Monday, September 15, 2008

Sarah Palin a Mortal Threat, Not a Distraction

. Sarah Palin is a mortal threat to the possibility of Obama winning, not a distraction. The reason is simple: if she can add a couple of points to McCain from defecting white women and the newly-energized right wing religious base without losing more independent votes, McCain pulls ahead in some key states.

The dangerous tendency of the Obama campaign and its Democratic surrogates is to not fight back, but treat Palin as a "distraction" from McCain, the economy, the issues they feel familiar with, etc.

If they assume that the Palin bubble will return to earth naturally, or that the mainstream media and Saturday Night Live will do the job for them, the Obama campaign is mistaken.

There needs to be a controlled message that treats Palin as an extension of McCain, not a bobble-head to be laughed at.

The message has to cut off independent and women's support for McCain-Palin and, if possible, divide some of the right-wingers. Not an easy task.

Perhaps the point is that we've already suffered eight years under a president Bush and vice-president Cheney who were, in Palin's words, so "wired in a way to be committed to the mission" that they could neither blink nor think. She and McCain, like Bush and Iraq, are faith-based missions that will crash on us.

An excellent editorial in Sunday's NY Times makes the connection from McCain to Palin in terms that will reach independent and moderate voters. It should be quoted and widely circulated. The choice of an unqualified candidate to be a heartbeat from the presidency of a 72 year old man with four melanomas "was shockingly irresponsible," the Times said.

I think we can see in McCain-Palin a kind of faith-based extremism that reminds us of Bush and, even more, the persona of Gen. Custer.

We have seen where righteous faith-based politics goes in the Supreme Court decisions, corruption scandals, the official lies, and the unnecessary wars of the past eight years, all carried out in the name of what both McCain and Palin now call "God's plan."

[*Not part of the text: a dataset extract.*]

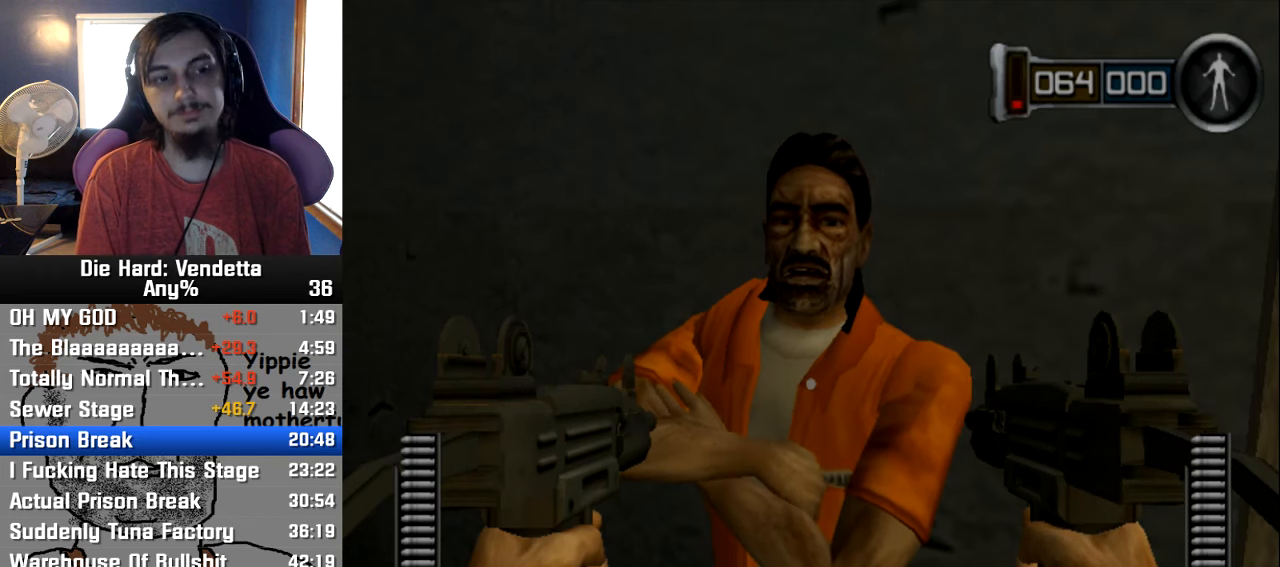
{"buttons": [], "left_stick": "center", "right_stick": "center", "events": [[50, "A", "down"], [117, "A", "up"], [234, "A", "down"], [317, "A", "up"], [400, "A", "down"], [500, "A", "up"]]}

2. The McCain-Palin foreign policy is a mortal threat to America from the same neoconservatives who brought us Iraq wrapped in lies. Her neocon speechwriters had the audacity to repeat the 2002 claim that Iraq was behind 9/11. She told her son's Iraq-bound troops that "you'll be there to defend the innocent from the enemies who planned and carried out and rejoiced in the deaths of thousands of Americans." [NYT, 9/14] This was the original lie of Bush's war.

We cannot give the Republicans an advantage with their false clams of "victory in sight." We have to emphasize the three-trillion dollar cost of the war, and we have to connect the war to the price of oil. Democratic consultants should stop compartmentalizing the economy like it was 1992 all over again.

This is apparently not the advice of the biggest Democratic heavyweights like Bill Clinton and James Carville who tend to revert to "it's the economy, stupid." But it's not 1992. It's the 9/11 era, the Iraq War era, the War on Terrorism era -- and also the middle of the worse economic and energy crisis in memory. The issues are tied together. Not enough people will vote on "lunch bucket" issues if they think McCain-Palin will protect them from terrorists, but they might vote against McCain-Palin if they think they are being lied to again.